_문제 내용_.
아래 목록에서 "order: Gruiformes" 문구가 있는 줄에서 시작해 "common name: Brazilian tanager" 문구가 있는 줄 다음에서 멈추고, 양 끝 줄까지 포함한 그 줄들을 한 글자도 바꾸지 말고 그대로 돌려주세요.

_데이터 한 묶음_.
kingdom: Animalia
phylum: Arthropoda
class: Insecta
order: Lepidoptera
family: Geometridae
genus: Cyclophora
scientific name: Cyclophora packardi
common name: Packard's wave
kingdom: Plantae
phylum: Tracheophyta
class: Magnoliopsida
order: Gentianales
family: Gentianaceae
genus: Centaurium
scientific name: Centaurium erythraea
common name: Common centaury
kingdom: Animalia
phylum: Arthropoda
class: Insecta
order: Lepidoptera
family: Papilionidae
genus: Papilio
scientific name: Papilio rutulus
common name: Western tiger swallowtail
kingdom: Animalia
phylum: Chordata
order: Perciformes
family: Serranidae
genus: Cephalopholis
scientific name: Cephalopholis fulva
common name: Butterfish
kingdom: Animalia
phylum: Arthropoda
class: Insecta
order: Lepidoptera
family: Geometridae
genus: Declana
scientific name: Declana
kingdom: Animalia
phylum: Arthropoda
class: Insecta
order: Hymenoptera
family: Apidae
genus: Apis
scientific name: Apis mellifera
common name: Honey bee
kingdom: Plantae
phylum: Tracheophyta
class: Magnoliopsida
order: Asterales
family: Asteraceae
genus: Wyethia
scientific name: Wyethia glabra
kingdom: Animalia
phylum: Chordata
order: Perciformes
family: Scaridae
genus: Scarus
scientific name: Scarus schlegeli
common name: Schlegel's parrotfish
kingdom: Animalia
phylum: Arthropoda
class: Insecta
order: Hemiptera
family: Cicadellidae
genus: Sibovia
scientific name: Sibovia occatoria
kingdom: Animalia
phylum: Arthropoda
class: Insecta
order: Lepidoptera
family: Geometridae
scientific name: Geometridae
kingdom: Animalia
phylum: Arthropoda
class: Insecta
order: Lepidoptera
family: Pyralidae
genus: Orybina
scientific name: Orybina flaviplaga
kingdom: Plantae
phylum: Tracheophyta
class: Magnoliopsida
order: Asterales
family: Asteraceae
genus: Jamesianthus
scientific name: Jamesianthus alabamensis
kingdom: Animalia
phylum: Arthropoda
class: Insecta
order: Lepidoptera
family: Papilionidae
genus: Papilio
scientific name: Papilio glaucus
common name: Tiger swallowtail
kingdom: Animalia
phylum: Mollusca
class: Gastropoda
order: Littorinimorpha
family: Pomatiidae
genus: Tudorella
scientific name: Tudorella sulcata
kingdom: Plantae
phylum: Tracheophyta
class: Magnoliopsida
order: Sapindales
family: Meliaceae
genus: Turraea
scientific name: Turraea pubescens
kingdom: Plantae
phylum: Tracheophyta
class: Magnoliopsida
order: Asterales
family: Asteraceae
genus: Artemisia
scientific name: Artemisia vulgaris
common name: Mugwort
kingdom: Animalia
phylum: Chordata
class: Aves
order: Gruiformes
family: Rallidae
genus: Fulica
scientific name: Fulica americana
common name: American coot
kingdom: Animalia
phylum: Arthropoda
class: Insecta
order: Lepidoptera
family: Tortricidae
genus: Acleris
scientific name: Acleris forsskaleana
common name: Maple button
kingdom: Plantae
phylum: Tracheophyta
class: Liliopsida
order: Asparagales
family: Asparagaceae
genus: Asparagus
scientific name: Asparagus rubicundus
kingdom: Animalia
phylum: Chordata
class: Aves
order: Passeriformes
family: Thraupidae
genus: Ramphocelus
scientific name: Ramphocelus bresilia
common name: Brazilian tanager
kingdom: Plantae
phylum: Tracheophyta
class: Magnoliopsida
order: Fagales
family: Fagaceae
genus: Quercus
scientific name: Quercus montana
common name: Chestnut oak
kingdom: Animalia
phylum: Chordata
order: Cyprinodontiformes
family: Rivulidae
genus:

_과제 답변_.
order: Gruiformes
family: Rallidae
genus: Fulica
scientific name: Fulica americana
common name: American coot
kingdom: Animalia
phylum: Arthropoda
class: Insecta
order: Lepidoptera
family: Tortricidae
genus: Acleris
scientific name: Acleris forsskaleana
common name: Maple button
kingdom: Plantae
phylum: Tracheophyta
class: Liliopsida
order: Asparagales
family: Asparagaceae
genus: Asparagus
scientific name: Asparagus rubicundus
kingdom: Animalia
phylum: Chordata
class: Aves
order: Passeriformes
family: Thraupidae
genus: Ramphocelus
scientific name: Ramphocelus bresilia
common name: Brazilian tanager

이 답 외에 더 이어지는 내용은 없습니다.